Die Deutsche Hospiz Stiftung kritisierte die neuen Grundsätze harsch: "Beihilfe zur Selbsttötung ist keine ethische Fortführung der Sterbebegleitung", sagte der Chef der Deutschen Hospiz Stiftung, Eugen Brysch. Der Deutsche Ärztetag müsse im Mai klären, was "ethisches Handeln des Arztes heute" sei. Denn die Verunsicherung der Patienten sei groß.

Mit den modifizierten Grundsätzen sei "das ärztliche Ethos vom Vorstand der deutschen Ärzteschaft abgeschafft worden". Künftig habe das "Ethos bei der Ablehnung der ärztlichen Begleitung zur Selbsttötung keine Bedeutung mehr". Diese Ablehnung werde jetzt allein damit begründet, dass sie "keine ärztliche Aufgabe" sei, so Brysch.
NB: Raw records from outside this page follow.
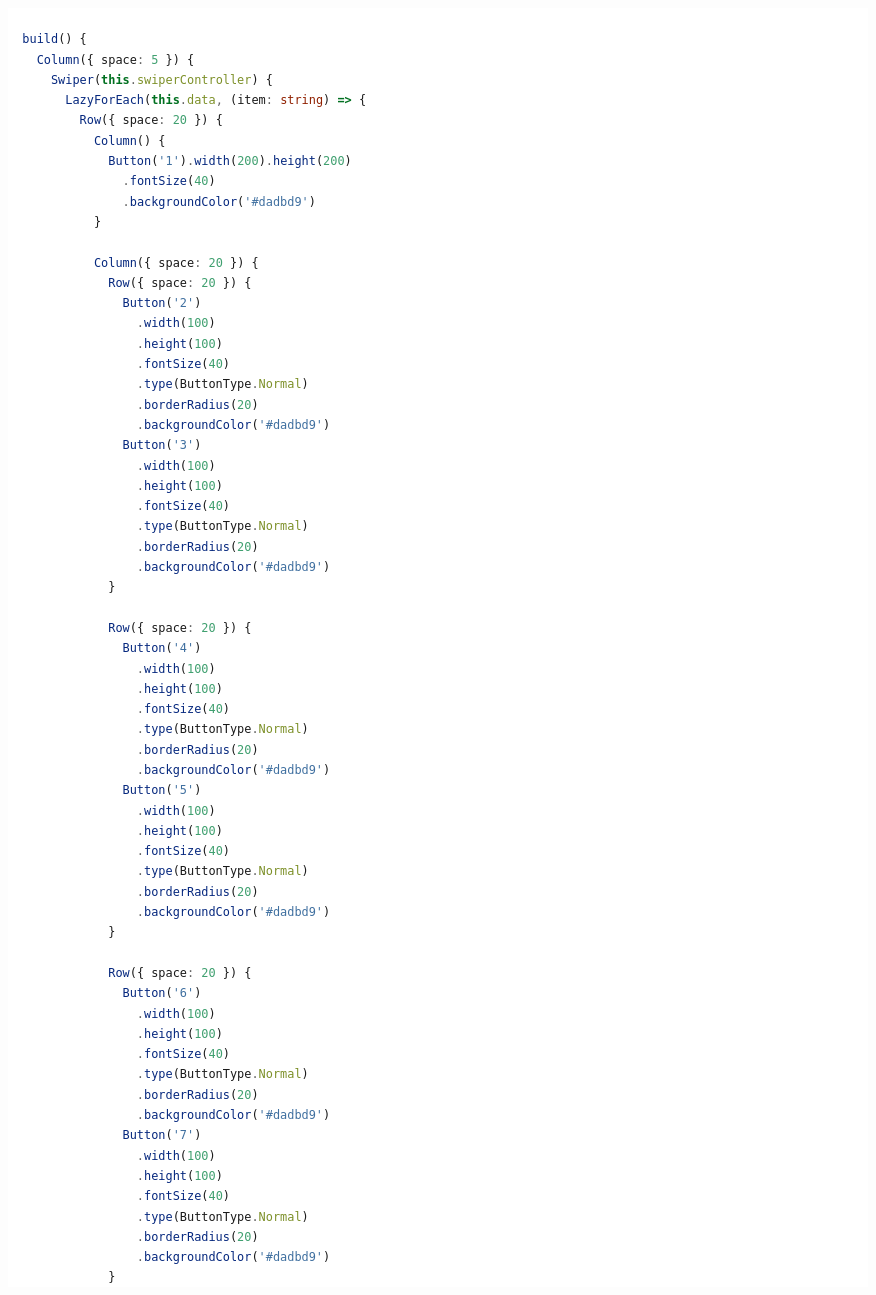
 ```ts

  build() {
    Column({ space: 5 }) {
      Swiper(this.swiperController) {
        LazyForEach(this.data, (item: string) => {
          Row({ space: 20 }) {
            Column() {
              Button('1').width(200).height(200)
                .fontSize(40)
                .backgroundColor('#dadbd9')
            }

            Column({ space: 20 }) {
              Row({ space: 20 }) {
                Button('2')
                  .width(100)
                  .height(100)
                  .fontSize(40)
                  .type(ButtonType.Normal)
                  .borderRadius(20)
                  .backgroundColor('#dadbd9')
                Button('3')
                  .width(100)
                  .height(100)
                  .fontSize(40)
                  .type(ButtonType.Normal)
                  .borderRadius(20)
                  .backgroundColor('#dadbd9')
              }

              Row({ space: 20 }) {
                Button('4')
                  .width(100)
                  .height(100)
                  .fontSize(40)
                  .type(ButtonType.Normal)
                  .borderRadius(20)
                  .backgroundColor('#dadbd9')
                Button('5')
                  .width(100)
                  .height(100)
                  .fontSize(40)
                  .type(ButtonType.Normal)
                  .borderRadius(20)
                  .backgroundColor('#dadbd9')
              }

              Row({ space: 20 }) {
                Button('6')
                  .width(100)
                  .height(100)
                  .fontSize(40)
                  .type(ButtonType.Normal)
                  .borderRadius(20)
                  .backgroundColor('#dadbd9')
                Button('7')
                  .width(100)
                  .height(100)
                  .fontSize(40)
                  .type(ButtonType.Normal)
                  .borderRadius(20)
                  .backgroundColor('#dadbd9')
              }
```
Das hat seiner Ansicht nach vor allem Konsequenzen für den einzelnen Arzt: "Der bleibt sich selbst überlassen, wenn es um die Gewissensentscheidung geht, eine Selbsttötung zu unterstützen oder abzulehnen", warnte der Chef der Hospiz Stiftung. Ethisches Handeln brauche jedoch "allgemeingültige Regeln, um nicht gewissenlos zu werden".

In der Praxis befinde sich der Arzt im Dilemma: "Wie groß muss das Leiden eines Menschen sein, um seinem Wunsch nach Selbsttötung zu folgen", fragte Brysch und lieferte die Antwort gleich mit: "Es gibt keinen objektiven Maßstab für das Leid eines Menschen!" Immer mehr Patienten erlebten bereits heute "ärztliches Handeln als wirtschaftlichen Geschäftsbetrieb".
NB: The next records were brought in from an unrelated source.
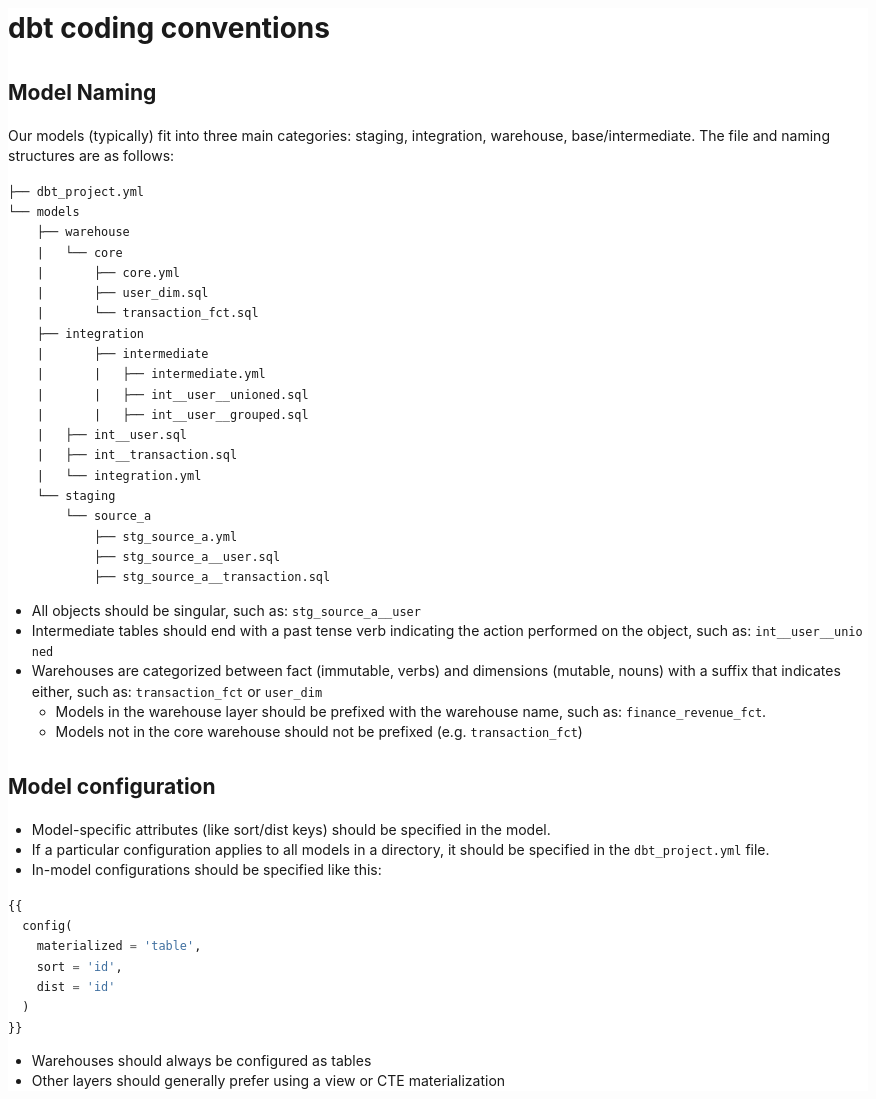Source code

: # dbt coding conventions

## Model Naming
Our models (typically) fit into three main categories: staging, integration, warehouse, base/intermediate. The file and naming structures are as follows:
```
├── dbt_project.yml
└── models
    ├── warehouse
    |   └── core
    |       ├── core.yml
    |       ├── user_dim.sql
    |       └── transaction_fct.sql
    ├── integration
    |       ├── intermediate
    |       |   ├── intermediate.yml
    |       |   ├── int__user__unioned.sql
    |       |   ├── int__user__grouped.sql
    |   ├── int__user.sql
    |   ├── int__transaction.sql
    |   └── integration.yml
    └── staging
        └── source_a
            ├── stg_source_a.yml
            ├── stg_source_a__user.sql
            ├── stg_source_a__transaction.sql
```
- All objects should be singular, such as: `stg_source_a__user`
- Intermediate tables should end with a past tense verb indicating the action performed on the object, such as: `int__user__unioned`
- Warehouses are categorized between fact (immutable, verbs) and dimensions (mutable, nouns) with a suffix that indicates either, such as: `transaction_fct` or `user_dim`
    - Models in the warehouse layer should be prefixed with the warehouse name, such as: `finance_revenue_fct`.
    - Models not in the core warehouse should not be prefixed (e.g. `transaction_fct`)

## Model configuration

- Model-specific attributes (like sort/dist keys) should be specified in the model.
- If a particular configuration applies to all models in a directory, it should be specified in the `dbt_project.yml` file.
- In-model configurations should be specified like this:

```python
{{
  config(
    materialized = 'table',
    sort = 'id',
    dist = 'id'
  )
}}
```
- Warehouses should always be configured as tables
- Other layers should generally prefer using a view or CTE materialization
Nach Ansicht des FDP-Bundestagsabgeordneten Michael Kauch hingegen bewegen sich die Ärzte "mit der Lockerung der Empfehlungen in die richtige Richtung". Die Entscheidung über ärztlich assistierte Selbsttötung gehöre aber ins Parlament.

Die "Frankfurter Allgemeine Zeitung" kommentierte: Die "Bundesärztekammer kehrt der ärztlichen Ethik den Rücken". Eine Kammer ohne Vorschriften, die "über das allgemeine Recht hinausgehen", brauche niemand.
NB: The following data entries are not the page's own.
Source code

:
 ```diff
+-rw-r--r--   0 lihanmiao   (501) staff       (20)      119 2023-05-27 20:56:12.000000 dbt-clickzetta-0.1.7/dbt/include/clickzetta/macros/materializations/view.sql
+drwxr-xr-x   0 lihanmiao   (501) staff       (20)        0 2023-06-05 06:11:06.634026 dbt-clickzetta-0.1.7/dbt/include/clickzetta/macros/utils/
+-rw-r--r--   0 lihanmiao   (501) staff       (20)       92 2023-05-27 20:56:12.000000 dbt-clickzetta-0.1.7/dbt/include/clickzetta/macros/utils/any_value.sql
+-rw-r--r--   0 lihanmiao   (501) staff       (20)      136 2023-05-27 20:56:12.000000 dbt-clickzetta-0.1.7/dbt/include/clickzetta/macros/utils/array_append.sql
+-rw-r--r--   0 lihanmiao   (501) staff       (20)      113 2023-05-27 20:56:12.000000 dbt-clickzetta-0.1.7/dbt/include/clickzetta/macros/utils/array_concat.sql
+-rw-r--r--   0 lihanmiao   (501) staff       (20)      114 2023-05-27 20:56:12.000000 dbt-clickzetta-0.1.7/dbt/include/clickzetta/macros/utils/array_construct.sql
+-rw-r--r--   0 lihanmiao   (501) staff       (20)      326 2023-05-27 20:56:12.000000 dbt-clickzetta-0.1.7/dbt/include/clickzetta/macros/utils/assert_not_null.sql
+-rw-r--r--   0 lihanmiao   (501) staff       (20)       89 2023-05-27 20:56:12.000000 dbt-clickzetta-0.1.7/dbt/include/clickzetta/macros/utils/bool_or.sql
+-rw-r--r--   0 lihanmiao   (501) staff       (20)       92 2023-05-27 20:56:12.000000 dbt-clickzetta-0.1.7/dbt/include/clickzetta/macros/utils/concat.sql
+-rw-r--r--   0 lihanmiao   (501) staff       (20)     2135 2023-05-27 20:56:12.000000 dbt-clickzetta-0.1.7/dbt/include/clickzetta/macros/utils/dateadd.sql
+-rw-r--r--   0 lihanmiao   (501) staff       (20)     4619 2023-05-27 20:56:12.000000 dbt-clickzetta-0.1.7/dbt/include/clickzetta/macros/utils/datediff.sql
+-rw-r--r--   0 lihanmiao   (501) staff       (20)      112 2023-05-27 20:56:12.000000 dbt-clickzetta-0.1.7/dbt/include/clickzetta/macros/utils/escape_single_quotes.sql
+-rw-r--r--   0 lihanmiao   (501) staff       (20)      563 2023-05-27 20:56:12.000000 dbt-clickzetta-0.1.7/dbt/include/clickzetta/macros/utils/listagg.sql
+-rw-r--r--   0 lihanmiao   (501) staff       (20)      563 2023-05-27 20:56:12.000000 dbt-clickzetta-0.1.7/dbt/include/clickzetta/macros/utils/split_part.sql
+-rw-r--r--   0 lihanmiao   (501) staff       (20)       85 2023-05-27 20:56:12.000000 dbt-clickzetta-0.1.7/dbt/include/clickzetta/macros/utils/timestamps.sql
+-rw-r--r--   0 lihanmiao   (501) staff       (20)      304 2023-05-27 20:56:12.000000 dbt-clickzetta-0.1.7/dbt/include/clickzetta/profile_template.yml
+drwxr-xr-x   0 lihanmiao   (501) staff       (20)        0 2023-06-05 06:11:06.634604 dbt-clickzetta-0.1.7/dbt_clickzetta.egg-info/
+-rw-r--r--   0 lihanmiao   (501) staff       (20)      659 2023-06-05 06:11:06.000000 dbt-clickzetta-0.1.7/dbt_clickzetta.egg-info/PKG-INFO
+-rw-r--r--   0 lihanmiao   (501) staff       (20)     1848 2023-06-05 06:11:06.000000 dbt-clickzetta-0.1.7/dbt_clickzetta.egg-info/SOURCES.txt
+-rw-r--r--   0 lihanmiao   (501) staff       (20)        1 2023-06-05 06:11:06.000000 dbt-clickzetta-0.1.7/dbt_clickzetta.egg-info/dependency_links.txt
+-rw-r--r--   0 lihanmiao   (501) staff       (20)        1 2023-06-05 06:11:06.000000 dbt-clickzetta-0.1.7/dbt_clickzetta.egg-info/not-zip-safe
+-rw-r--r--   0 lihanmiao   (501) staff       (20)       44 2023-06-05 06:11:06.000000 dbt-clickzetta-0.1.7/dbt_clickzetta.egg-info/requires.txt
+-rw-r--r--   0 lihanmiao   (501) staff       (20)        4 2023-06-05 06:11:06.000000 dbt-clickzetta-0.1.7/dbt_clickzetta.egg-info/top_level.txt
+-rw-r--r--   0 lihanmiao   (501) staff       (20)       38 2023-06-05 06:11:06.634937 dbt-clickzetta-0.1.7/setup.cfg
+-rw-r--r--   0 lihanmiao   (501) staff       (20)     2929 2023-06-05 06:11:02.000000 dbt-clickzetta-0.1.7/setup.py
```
Laut einer Allensbach-Studie aus dem vergangenen Jahr sprachen sich 30 Prozent der Ärzte dafür aus, Hilfe bei der Selbsttötung bei unheilbar Kranken zu erlauben, 62 lehnten dies ab. In den modifizierten Grundsätzen der Bundesärztekammer heißt es künftig: "Die Mitwirkung des Arztes bei der Selbsttötung ist keine ärztliche Aufgabe". Bisher war diese Vorgabe anders formuliert: "Die Mitwirkung des Arztes bei der Selbsttötung widerspricht dem ärztlichen Ethos und kann strafbar sein."